Glazebrook was at the peak of his professional career at the White-chapel. Later, he headed the Modern British department at the Colnaghi Gallery, (where he put on a memorable Edward Wadsworth show) and later opened the Albermarle Gallery, where he featured artists like Craigie Aitchison and John Napper. But it all ended in tears, and he was forced to sell not only the many pictures he had bought as a young man in the early 1960s – Hockneys, Blakes and Klees, among others – but also his Norman Shaw house in Bedford Park, where he'd entertained so many of the young artists he encouraged.

It was a particular blow because it was here that he had enjoyed so many happy years, not only bringing up his daughter Bianca and stepson Pavel, but becoming involved in local life and helping to raise money for the Norman Shaw church next door, the heart of the community. An ill-judged boundary dispute with his neighbour and divorce from his second wife, Wanda Osinska, reduced him to an uncharacteristic low, but a year later, boosted by a successful exhibition of his pictures at the Mayor Gallery, he bought an ex-council flat in a high-rise block in rather a grim area of Kennington, south London.

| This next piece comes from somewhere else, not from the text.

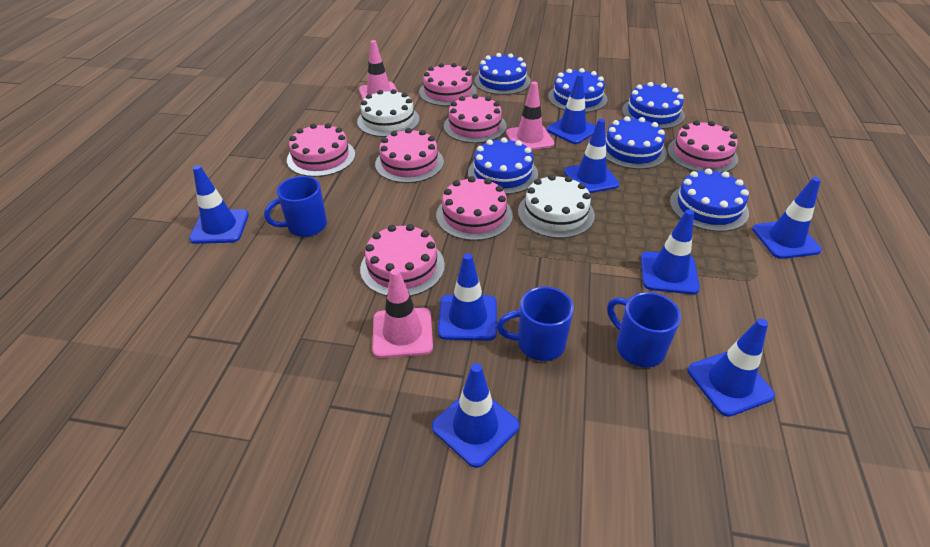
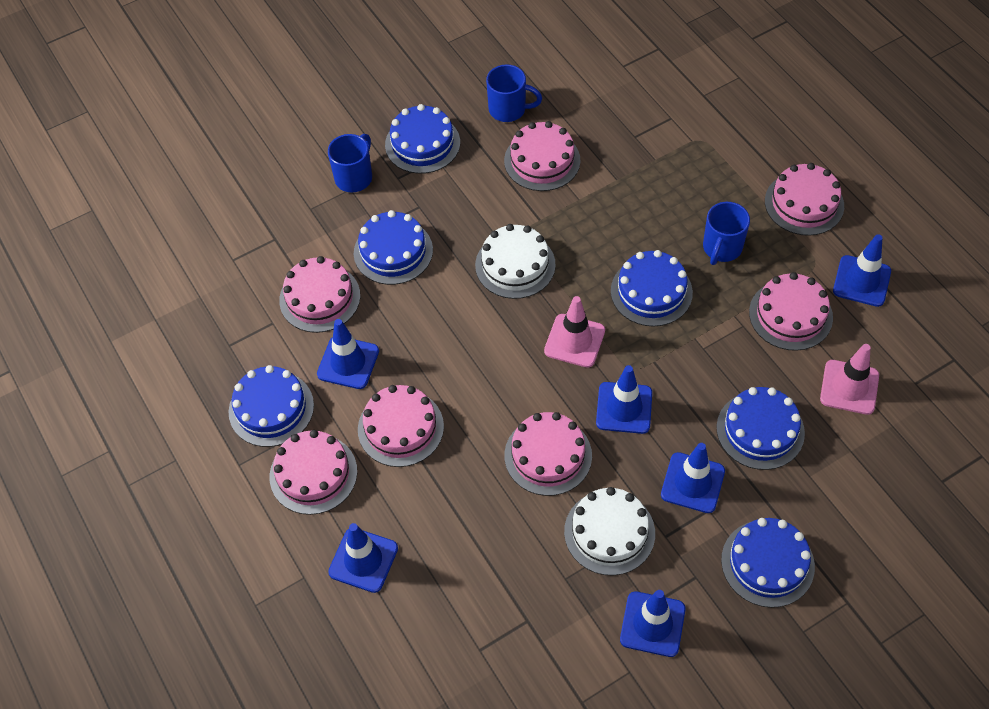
blue traffic cone: [189,165,249,244] [432,363,519,468] [438,253,497,341] [547,74,595,144] [564,119,620,193] [641,209,700,294] [688,318,775,417] [752,177,822,259] = 8 -> [317,319,379,389] [328,523,398,593] [596,365,652,434] [620,590,686,657] [661,443,725,513] [833,234,891,307] = 6
pink traffic cone: [359,40,398,100] [373,269,433,358] [506,82,554,150] = 3 -> [544,296,605,368] [820,344,879,415] = 2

"It's marvellous!" he enthused. "From my window I can see from Tower Bridge to Battersea Power Station! And there's a Henry Moore in the grounds! And the estate is in Pevsner!" He painted his flat in stark Mondrian colours and soon friends who had never set foot in a council estate before were flocking to his door. A great gourmet, he could never buy just one salmon but two – his funeral was attended not only by his many friends and colleagues but also by the local fishmonger, butcher and all the waiters from his favourite neighbourhood restaurant in Chelsea.

He was well-known in the art world as a critic, dealer, curator, teacher and lecturer; in 1976 he became Professor of Art History at San Jose State University, California, as well as the campus gallery curator. But his friends and colleagues remember him not only as a prodigious luncher – usually at the Beefsteak or the Chelsea Arts Club – but also as one of the most ebullient, funny and generous friends in the world. He was a big man, with a powerful frame, and was a great tennis player, swimmer and walker. One night, on returning to his council estate from a bibulous dinner across the river, he was confronted by a group of threatening-looking gangsters. Ever brave, he put up his fists, only to be met with gales of laughter prompted by the sight of this burly ex-Etonian squaring up under his tweed cap. Naturally Glazebrook joined in the hilarity.

Five years ago he married Cherry Moorsom, with whom he was very happy, and spent the end of his life writing articles for the Spectator, and various other publications, singing in the Chelsea Arts Club Christmas shows (and the bath), curating art exhibitions, lecturing, writing, and playing with his much-loved grandchildren, Henry and Freddie.

Virginia Ironside

Reginald Mark Glazebrook, art dealer, curator and lecturer: born Wirral, Cheshire 25 June 1936; married 1965 Elizabeth Claridge (one daughter), 1974 Wanda Osinska (one daughter, one stepson), 2004 Cherry Moorsom; died London 3 November 2009.